Dirigido por Todd Phillips, que co-escreveu o roteiro com Scott Silver, Coringa une a cultura pop, dos quadrinhos de Batman, à complexidade intelectual da psicanálise, da luta de classes do marxismo e da organização social tão investigada pelo vasto campo das Ciências Sociais.

No Brasil, Coringa está liberado para maiores do que 16 anos. Mas duvido que um adolescente tenha bagagem suficiente para detectar ou entender o que há além dos tiros, da raiva e do combate à soberba dos ricos. Ao contrário, o filme – correndo o risco de eu ser interpretado como arrogante – parece que no contexto brasileiro vai reforçar a tese dos Black Bloc (das manifestações de 2013) de que o ataque às instituições é o caminho para mudar as diferenças sociais. O que não é.

O que me toca, muito, em o Coringa é um tema que tratei aqui neste blog recentemente, quando do Dia das Crianças: um filho desejando a atenção dos seus genitores. Arthur (que a sucessão de fatos fará com que se torne o Coringa), ao descobrir-se filho do milionário Wayne, portanto irmão de Bruce que no futuro irá se tornar o Batman, é humilhado por um funcionário na porta da mansão quando tenta se aproximar do seu pai e, no banheiro de um teatro volta a ser humilhado e agredido fisicamente, desta vez pelo próprio sr. Wayne, quando pede reconhecimento e amor e o chama de pai. Ali, Arthur fica sabendo que sua mãe é “louca” e esteve no sanatório.

Sem citar explicitamente, como se espera e deseja, aliás, em uma obra de arte, Todd Phillips e Scott Silver, passam a tratar do conceito de Gaslighting (forma de abuso psicológico no qual informações são distorcidas, seletivamente omitidas para favorecer o abusador ou simplesmente inventadas com a intenção de fazer a vítima duvidar de sua própria memória, percepção e sanidade).

Na época em que a história está contextualizada ainda não existe o exame de DNA. A mãe de Arthur, uma jovem linda, teve um romance com o poderoso Wayne enquanto trabalhava em sua mansão. Quando engravidou, passou a ser tratada como louca, com informações distorcidas, de modo que o sr. Wayne teve sua posição de poder e bom pai irretocável perante a sociedade. A pobre moça, porém, como louca. Em Sorocaba, há um ou outro caso assim que ficou conhecido. Mas quantos que ficaram desconhecidos? No Brasil, imagino, centenas. No mundo, milhares.

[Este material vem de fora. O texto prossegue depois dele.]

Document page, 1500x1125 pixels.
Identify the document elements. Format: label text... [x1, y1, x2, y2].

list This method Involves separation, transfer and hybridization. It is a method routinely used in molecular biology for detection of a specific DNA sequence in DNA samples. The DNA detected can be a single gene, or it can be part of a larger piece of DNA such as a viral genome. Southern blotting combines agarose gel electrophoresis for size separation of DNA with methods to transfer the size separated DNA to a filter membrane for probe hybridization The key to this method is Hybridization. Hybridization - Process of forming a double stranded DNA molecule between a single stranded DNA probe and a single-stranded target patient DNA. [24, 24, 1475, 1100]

Coringa, no fundo, reforça o que a lei brasileira é clara em dizer, mas nem sempre é cumprida e vira e mexe a Justiça faz mutirão de DNA para tentar reparar: toda criança tem direito de saber quem é o seu pai.

Quando a Igreja Católica se posiciona contra o uso da camisinha, muitos interpretam como: a igreja é contra que se transe antes do casamento. Claro que isso também está na mensagem. Mas o que ela diz é: quando se casa, se assina um documento onde os dois, pai e mãe, assumem o compromisso de responsabilidade perante essa criança. Quando uma criança nasce sem esse documento, e um foge (no geral o pai), quem sofre é a criança e, por extensão, a sociedade – como mostra o filme Coringa.

Não é questão de moralismo, mas de responsabilidade. Uma criança precisa ser olhada, cuidada e protegida. Coringa é fruto do que a sociedade fez com Arthur. Evidentemente que essa não é uma matemática cartesiana, do contrário o mundo já havia sido dominado pelos coringas. Mas obviamente os coringas estão por ai, sofrendo, e quando podem, se socorrendo em especialistas, em remédios e terapias.